◆ CONSIGNE A ◆
Recopiez mot pour mot les lignes du listing, depuis la ligne contenant « и секретарем комитета. » jusqu'à la fin du listing, ces deux bornes comprises.

----------

Le changement, c'est maintenant, mais ce sont les électeurs qui l'ont fait
Pour en arriver à cette situation inédite, il fallait que les électeurs se détournent à la fois des Républicains et des socialistes. Pour expliquer ce rejet, de nombreuses raisons peuvent être avancées, dont la fameuse «usure du pouvoir». Mais ce n'est pas le cas de François Fillon, dont le parti n'avait pas été aux affaires depuis cinq ans, et qui aurait dû bénéficier du mouvement pendulaire perpétuel de l'alternance. D'autant que le candidat républicain avait su se présenter en homme neuf et faire oublier qu'il avait été le Premier ministre de Nicolas Sarkozy pendant cinq ans.
En novembre 2016, vainqueur surprise et incontesté de la primaire à droite, François Fillon avait donc devant lui un «boulevard». Les instituts de sondages le voyaient alors non seulement qualifié pour le second tour mais aussi élu largement – à 67 % – face à Marine Le Pen. Mais les révélations du Canard Enchaîné fin janvier 2017 et le feuilleton de l'«Affaire Fillon» allaient empoisonner la campagne du candidat républicain jusqu'au bout, l'empêchant de transformer l'essai de la primaire
En ce qui concerne le PS, en revanche, les raisons qui ont abouti à la marginalisation du grand parti de Jean Jaurès sont plus profondes et vont au-delà de la simple usure du pouvoir.

----------

◆ CONSIGNE B ◆
D'après l'extrait fourni, avec quel score les instituts de sondages voyaient-ils François Fillon élu face à Marine Le Pen en novembre 2016 ?

◆ DONNÉES ENREGISTRÉES ◆
----------

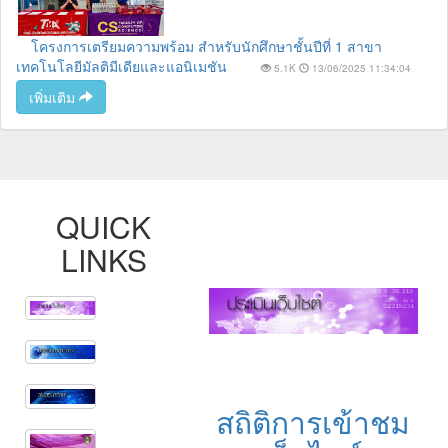
โครงการเตรียมความพร้อม สำหรับนักศึกษาชั้นปีที่ 1 สาขา
เทคโนโลยีมัลติมีเดียและแอนิเมชัน
5.1K
13/06/2025 11:34:04
เพิ่มเติม
QUICK
LINKS
สถิติการเข้าชม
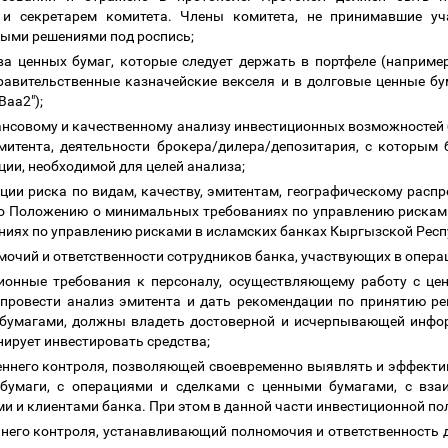
 и секретарем комитета. Члены комитета, не принимавшие у
тыми решениями под роспись;
ва ценных бумаг, которые следует держать в портфеле (наприме
правительственные казначейские векселя и в долговые ценные бу
Ваа2");
нансовому и качественному анализу инвестиционных возможностей 
митента, деятельности брокера/дилера/депозитария, с которым 
ии, необходимой для целей анализа;
ции риска по видам, качеству, эмитентам, географическому расп
но Положению о минимальных требованиях по управлению рискам
иях по управлению рисками в исламских банках Кыргызской Респ
омочий и ответственности сотрудников банка, участвующих в опер
онные требования к персоналу, осуществляющему работу с це
 провести анализ эмитента и дать рекомендации по принятию р
бумагами, должны владеть достоверной и исчерпывающей инфор
нирует инвестировать средства;
реннего контроля, позволяющей своевременно выявлять и эффект
бумаги, с операциями и сделками с ценными бумагами, с вза
ми и клиентами банка. При этом в данной части инвестиционной п
ннего контроля, устанавливающий полномочия и ответственность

----------

◆ CORRIGÉ A ◆
 и секретарем комитета. Члены комитета, не принимавшие у
тыми решениями под роспись;
ва ценных бумаг, которые следует держать в портфеле (наприме
правительственные казначейские векселя и в долговые ценные бу
Ваа2");
нансовому и качественному анализу инвестиционных возможностей 
митента, деятельности брокера/дилера/депозитария, с которым 
ии, необходимой для целей анализа;
ции риска по видам, качеству, эмитентам, географическому расп
но Положению о минимальных требованиях по управлению рискам
иях по управлению рисками в исламских банках Кыргызской Респ
омочий и ответственности сотрудников банка, участвующих в опер
онные требования к персоналу, осуществляющему работу с це
 провести анализ эмитента и дать рекомендации по принятию р
бумагами, должны владеть достоверной и исчерпывающей инфор
нирует инвестировать средства;
реннего контроля, позволяющей своевременно выявлять и эффект
бумаги, с операциями и сделками с ценными бумагами, с вза
ми и клиентами банка. При этом в данной части инвестиционной п
ннего контроля, устанавливающий полномочия и ответственность

◆ CORRIGÉ B ◆
Avec 67 %.